FIG. 8 shows the dose dependence of the percentage of apoptotic cells in U937 cells. (Indicated by mean ± standard deviation)

────────────────────────────────────────────────── ───

[Procedure amendment]

[Submission date] January 27, 1997

[Procedure amendment 1]

[Document name to be amended] Statement

[Correction target item name] Brief description of drawings

[Correction method] Change

[Correction contents]

[Brief description of the drawings]

FIG. 1. Apoptosis-inducing ability by isoprenoids and their various derivatives (final concentration: 6 μM) was measured by U937.
Drawing showing DNA fragmentation when allowed to act on cells for 4 hours
It is a photograph (electrophoresis pattern) which replaces .

FIG. 2 is a photograph (electrophoresis pattern) showing the effect on DNA fragmentation by changing the concentrations of dolichol phosphate and HMOP from 0.375 μM to 12 μM and acting on U937 cells.
) .

FIG. 3 is a drawing showing the morphological changes of U937 cells that have undergone DNA fragmentation by HMOP, as observed by Giemsa staining.
(Micrograph) .

FIG. 4 shows a drawing of U937 cells observed by Giemsa staining.
It is an alternative photograph (micrograph) (control of FIG. 3).
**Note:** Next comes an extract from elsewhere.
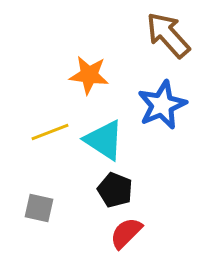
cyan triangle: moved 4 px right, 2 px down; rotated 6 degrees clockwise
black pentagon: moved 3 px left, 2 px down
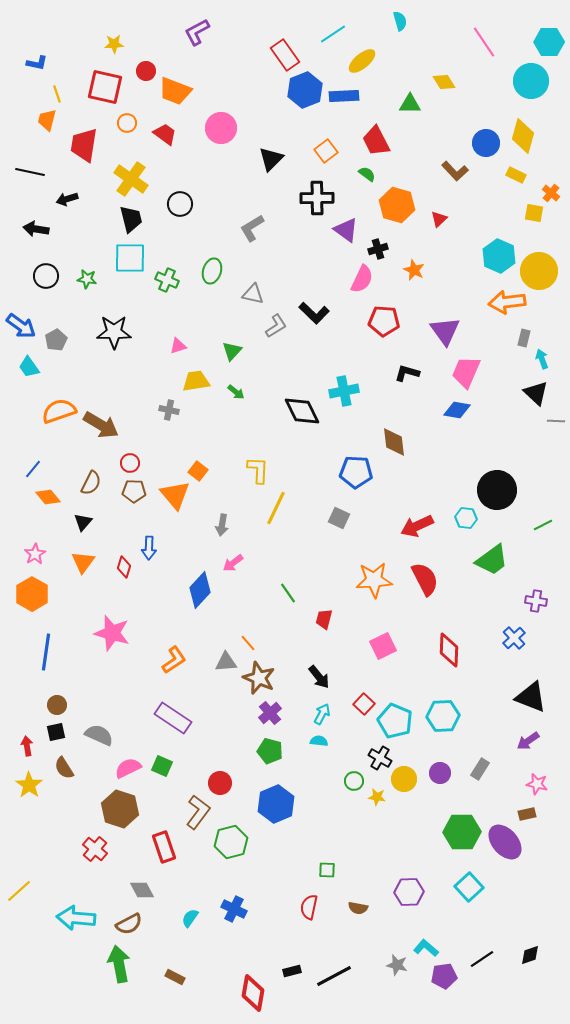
FIG. 5 is a diagram in which morphological changes of U937 cells that have undergone DNA fragmentation by HMOP are observed by DAPI staining for staining nuclei .
It is a photograph (microscope photograph) replacing a surface .

FIG. 6 is a photograph (micrograph) instead of a drawing observed by DAPI staining for staining nuclei of U937 cells (control in FIG. 5).
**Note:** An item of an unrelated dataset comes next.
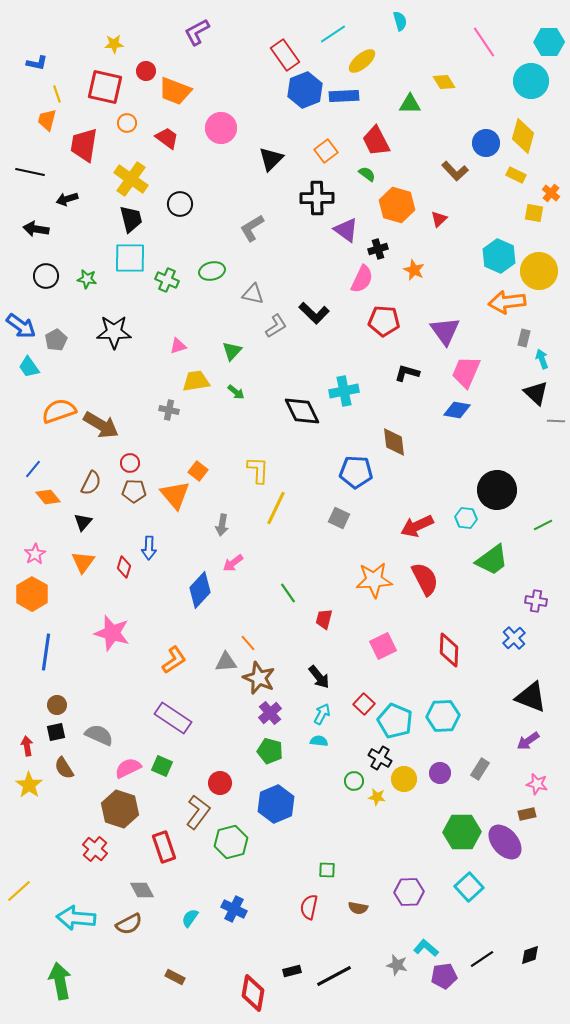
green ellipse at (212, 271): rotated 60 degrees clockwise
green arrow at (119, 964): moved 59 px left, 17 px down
FIG. 7 is a graph showing a time-dependent change in the ratio of apoptotic cells in U937 cells. (Indicated by mean ± standard deviation)

FIG. 8 shows the dose dependence of the percentage of apoptotic cells in U937 cells. (Indicated by mean ± standard deviation)

Continued on the front page (51) Int.Cl. ⁶ Identification symbol FI A61K 31/66 ADS A61K 31/66 ADS ADU ADU ADV ADV ADV DY DY DY AGZ AGZ

Claims (3)

[Claims] 1. An apoptosis-inducing agent or a pharmacologically acceptable salt thereof, comprising an isoprenoid derivative represented by the following general formula as an active ingredient. Embedded image (In the formula, n means an integer of 5 to 10.) 2. The method according to claim 1, wherein the isoprenoid derivative is phosphoric acid (6E, 10
E, 14E, 18E, 22E, 26E) -3,7,11,15,19,23,27-Heptamethyloctacosa-6,10,14,18,22,26-hexaenyl diammonium or phosphoric acid ( 6E, 10E, 14E, 18E, 22E, 26E, 30E, 34
E, 38E) -3,7,11,15,19,23,27,31,35,39-decamethyltetraconta-6,10,14,18,22,26,30,34,38-nonaenyl The apoptosis-inducing agent according to claim 1, which is diammonium. 3. The apoptosis-inducing agent according to claim 1, which is a therapeutic agent for malignant tumor, leukemia, proliferative skin disease, rheumatoid arthritis, autoimmune disease, HIV infection, hepatitis, and kidney disease.